Raptors are wonderful to see. They glide quietly and effortlessly as they ride the thermals but, with the exception of the Osprey (the fish-hawk), most raptors will avoid crossing large bodies of water--they must conserve energy and need thermals to help gain altitude. That is why Cape May is such a good spotting area. The raptors will funnel down to Cape May and spend a lot of time thinking (oh that's right, birds don't think) about how to get to Delaware. They cluster there, and many will go back up the west coast of NJ until they feel better about crossing the Delaware Bay. Others will wait for a hefty tail-wind to help in the crossing.

Two species of raptors migrate well into South America. For example, the six-week-long caravan of broad-winged hawks will make a right turn when they hit the Gulf of Mexico. At that point they will follow the coast through Texas and Mexico as they head for central South America. The Osprey are somewhat more at home with water and will migrate all the way to Argentina, crossing both the Gulf of Mexico and the Caribbean--island-hopping along the way. Experts in navigation, all species of raptors will usually return to the same area year after year, often pairing with the same mate.

_What you need to do_
Reproduce the passage on raptor migration in full, word for word.

(Data extracted from a collection)
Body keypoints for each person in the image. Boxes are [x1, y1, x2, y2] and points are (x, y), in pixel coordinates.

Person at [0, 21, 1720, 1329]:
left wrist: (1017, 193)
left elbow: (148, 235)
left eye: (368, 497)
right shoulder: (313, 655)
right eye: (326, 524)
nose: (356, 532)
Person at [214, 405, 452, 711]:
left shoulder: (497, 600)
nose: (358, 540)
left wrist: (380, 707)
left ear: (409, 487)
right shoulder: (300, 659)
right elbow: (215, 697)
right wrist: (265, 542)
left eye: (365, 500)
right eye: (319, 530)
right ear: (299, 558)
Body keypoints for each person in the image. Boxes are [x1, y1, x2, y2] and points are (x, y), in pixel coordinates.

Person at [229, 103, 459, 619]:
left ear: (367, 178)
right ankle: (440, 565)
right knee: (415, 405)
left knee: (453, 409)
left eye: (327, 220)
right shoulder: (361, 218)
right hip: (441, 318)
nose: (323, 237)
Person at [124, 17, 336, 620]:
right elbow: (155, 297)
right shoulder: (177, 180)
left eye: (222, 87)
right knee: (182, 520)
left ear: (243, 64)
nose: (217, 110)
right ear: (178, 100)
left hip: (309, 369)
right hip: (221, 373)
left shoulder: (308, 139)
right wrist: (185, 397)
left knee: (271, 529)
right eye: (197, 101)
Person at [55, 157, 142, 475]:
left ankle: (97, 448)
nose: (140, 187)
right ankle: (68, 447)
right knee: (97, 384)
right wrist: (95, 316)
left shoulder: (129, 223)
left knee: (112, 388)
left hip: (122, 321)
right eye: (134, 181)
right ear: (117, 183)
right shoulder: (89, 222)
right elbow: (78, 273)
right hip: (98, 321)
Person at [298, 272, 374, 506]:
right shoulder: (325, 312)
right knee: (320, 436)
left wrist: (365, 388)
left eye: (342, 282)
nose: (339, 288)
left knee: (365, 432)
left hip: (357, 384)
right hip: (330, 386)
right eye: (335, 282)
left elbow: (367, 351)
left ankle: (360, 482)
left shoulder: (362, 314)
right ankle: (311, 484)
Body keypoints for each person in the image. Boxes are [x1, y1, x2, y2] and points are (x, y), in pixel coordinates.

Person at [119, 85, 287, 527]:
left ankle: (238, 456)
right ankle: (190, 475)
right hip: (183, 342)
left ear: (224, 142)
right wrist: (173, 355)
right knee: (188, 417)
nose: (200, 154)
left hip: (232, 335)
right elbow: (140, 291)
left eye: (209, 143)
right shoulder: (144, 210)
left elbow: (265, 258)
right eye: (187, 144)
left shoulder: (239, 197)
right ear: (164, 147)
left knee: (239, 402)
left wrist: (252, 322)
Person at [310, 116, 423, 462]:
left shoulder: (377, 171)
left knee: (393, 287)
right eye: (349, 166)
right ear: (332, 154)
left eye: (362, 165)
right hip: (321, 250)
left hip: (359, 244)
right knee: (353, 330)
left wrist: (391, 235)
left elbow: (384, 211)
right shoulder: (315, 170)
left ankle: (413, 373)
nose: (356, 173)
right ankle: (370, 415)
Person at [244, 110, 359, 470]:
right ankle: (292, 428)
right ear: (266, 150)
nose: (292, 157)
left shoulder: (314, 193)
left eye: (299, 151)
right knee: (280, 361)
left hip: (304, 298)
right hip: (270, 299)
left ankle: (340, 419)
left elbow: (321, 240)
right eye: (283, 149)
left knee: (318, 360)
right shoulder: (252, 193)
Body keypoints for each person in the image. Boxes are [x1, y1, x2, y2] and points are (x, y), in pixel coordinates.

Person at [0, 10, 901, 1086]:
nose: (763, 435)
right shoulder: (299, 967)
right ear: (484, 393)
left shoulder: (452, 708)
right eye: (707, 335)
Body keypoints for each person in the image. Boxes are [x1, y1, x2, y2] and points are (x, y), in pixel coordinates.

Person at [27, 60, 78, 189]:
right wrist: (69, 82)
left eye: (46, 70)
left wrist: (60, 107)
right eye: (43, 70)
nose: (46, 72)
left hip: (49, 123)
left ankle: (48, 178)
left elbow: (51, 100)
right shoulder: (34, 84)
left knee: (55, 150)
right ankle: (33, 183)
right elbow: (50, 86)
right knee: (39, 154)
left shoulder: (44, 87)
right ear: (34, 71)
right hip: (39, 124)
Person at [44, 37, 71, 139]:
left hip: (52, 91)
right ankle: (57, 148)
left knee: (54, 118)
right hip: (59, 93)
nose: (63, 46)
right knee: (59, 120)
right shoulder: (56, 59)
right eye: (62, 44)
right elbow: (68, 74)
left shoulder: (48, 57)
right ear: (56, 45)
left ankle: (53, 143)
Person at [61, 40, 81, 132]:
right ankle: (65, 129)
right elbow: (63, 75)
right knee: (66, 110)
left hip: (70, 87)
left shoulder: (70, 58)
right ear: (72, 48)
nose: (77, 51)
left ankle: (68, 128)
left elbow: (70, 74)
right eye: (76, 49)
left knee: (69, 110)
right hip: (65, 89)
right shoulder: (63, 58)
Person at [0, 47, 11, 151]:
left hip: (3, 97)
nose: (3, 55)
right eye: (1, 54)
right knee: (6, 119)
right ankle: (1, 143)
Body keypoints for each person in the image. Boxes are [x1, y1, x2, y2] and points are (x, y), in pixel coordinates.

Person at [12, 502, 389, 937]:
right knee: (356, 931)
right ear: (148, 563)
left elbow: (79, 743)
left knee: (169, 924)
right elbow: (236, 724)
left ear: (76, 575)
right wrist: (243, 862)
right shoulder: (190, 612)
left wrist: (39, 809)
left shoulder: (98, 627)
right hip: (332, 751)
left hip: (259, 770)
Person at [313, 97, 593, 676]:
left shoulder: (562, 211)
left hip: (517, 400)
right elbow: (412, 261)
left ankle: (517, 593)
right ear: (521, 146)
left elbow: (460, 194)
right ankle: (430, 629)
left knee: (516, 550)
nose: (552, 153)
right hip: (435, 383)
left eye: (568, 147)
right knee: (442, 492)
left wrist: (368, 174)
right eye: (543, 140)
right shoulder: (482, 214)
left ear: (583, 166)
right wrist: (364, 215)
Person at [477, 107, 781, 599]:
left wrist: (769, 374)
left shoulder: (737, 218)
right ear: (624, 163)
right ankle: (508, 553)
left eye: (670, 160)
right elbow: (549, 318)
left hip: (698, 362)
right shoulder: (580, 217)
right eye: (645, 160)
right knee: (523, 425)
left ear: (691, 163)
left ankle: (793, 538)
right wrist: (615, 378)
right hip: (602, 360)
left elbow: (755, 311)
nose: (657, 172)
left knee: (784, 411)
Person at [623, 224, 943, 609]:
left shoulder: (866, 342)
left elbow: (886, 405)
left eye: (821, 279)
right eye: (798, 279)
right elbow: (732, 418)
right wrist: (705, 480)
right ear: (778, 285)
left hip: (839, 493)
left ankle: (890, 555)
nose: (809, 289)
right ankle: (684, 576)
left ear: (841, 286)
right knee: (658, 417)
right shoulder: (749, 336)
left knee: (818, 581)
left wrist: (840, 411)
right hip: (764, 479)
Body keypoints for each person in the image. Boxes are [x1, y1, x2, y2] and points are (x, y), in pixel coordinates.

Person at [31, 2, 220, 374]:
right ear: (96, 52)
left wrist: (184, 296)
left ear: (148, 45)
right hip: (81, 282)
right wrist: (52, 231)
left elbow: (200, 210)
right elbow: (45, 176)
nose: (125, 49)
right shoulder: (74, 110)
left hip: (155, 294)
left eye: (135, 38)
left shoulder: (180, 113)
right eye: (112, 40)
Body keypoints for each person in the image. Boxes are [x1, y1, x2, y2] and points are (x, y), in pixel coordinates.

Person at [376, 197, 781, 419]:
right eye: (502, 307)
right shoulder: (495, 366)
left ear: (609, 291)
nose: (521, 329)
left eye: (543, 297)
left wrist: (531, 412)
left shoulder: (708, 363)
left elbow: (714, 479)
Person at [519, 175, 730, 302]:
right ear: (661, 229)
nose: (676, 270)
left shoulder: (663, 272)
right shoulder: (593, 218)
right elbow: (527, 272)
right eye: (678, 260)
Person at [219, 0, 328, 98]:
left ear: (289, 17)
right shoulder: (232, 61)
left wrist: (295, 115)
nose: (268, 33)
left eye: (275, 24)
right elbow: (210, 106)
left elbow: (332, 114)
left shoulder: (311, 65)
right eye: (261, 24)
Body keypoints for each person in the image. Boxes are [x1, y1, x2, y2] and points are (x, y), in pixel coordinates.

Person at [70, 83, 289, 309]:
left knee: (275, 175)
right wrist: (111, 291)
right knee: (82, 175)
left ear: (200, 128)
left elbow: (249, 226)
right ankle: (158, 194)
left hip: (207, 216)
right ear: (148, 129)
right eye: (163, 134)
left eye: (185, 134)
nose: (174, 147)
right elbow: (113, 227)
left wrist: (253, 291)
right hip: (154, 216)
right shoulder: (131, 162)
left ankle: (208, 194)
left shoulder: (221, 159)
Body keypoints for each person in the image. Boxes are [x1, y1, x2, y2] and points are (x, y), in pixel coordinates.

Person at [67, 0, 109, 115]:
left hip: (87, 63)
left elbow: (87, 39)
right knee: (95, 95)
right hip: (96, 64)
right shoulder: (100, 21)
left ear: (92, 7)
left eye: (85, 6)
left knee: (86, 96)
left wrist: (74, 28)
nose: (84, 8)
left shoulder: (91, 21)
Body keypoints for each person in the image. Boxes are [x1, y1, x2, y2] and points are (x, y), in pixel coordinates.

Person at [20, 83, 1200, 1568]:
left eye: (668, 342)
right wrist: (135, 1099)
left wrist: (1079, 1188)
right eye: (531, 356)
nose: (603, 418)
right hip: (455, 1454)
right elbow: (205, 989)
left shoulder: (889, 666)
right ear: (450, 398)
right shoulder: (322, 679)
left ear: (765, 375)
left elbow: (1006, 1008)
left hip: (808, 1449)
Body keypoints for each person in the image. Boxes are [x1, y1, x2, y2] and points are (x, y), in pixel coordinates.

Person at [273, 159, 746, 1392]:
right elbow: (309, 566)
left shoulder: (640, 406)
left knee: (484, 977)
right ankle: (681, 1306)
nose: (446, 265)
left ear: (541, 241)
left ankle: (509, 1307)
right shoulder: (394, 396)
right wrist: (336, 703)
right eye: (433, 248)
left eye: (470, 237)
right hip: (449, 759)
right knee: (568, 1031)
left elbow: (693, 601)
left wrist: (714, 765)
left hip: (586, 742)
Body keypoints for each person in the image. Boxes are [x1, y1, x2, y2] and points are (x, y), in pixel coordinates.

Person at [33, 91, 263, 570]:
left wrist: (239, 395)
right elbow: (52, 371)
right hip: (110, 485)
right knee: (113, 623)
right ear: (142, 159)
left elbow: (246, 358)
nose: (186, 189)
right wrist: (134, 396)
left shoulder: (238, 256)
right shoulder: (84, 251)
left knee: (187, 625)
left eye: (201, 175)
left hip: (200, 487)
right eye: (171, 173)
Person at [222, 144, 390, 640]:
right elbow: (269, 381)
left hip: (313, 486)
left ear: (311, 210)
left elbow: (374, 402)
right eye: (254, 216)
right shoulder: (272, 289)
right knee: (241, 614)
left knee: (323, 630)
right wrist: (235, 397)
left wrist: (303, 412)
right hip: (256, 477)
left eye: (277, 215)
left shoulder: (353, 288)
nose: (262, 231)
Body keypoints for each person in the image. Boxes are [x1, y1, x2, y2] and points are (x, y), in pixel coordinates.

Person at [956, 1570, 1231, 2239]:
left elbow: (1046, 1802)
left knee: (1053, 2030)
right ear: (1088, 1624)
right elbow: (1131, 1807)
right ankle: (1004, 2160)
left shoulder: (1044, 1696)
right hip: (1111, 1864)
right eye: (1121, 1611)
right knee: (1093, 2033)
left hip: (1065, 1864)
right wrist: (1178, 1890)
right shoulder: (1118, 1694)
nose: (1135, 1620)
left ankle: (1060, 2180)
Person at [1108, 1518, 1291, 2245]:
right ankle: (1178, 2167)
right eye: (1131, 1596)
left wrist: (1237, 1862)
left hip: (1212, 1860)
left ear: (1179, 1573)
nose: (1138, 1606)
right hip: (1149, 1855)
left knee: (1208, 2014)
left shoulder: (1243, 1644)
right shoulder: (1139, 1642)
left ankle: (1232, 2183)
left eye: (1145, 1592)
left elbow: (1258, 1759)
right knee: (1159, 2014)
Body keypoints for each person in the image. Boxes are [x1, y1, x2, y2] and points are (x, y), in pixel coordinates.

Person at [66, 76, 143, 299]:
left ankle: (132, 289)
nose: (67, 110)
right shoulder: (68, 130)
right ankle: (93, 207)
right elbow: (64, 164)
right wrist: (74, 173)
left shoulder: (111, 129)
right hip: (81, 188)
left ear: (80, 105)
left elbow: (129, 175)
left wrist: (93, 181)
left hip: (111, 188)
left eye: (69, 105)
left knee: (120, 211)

_Task response_
Raptors are wonderful to see. They glide quietly and effortlessly as they ride the thermals but, with the exception of the Osprey (the fish-hawk), most raptors will avoid crossing large bodies of water--they must conserve energy and need thermals to help gain altitude. That is why Cape May is such a good spotting area. The raptors will funnel down to Cape May and spend a lot of time thinking (oh that's right, birds don't think) about how to get to Delaware. They cluster there, and many will go back up the west coast of NJ until they feel better about crossing the Delaware Bay. Others will wait for a hefty tail-wind to help in the crossing.

Two species of raptors migrate well into South America. For example, the six-week-long caravan of broad-winged hawks will make a right turn when they hit the Gulf of Mexico. At that point they will follow the coast through Texas and Mexico as they head for central South America. The Osprey are somewhat more at home with water and will migrate all the way to Argentina, crossing both the Gulf of Mexico and the Caribbean--island-hopping along the way. Experts in navigation, all species of raptors will usually return to the same area year after year, often pairing with the same mate.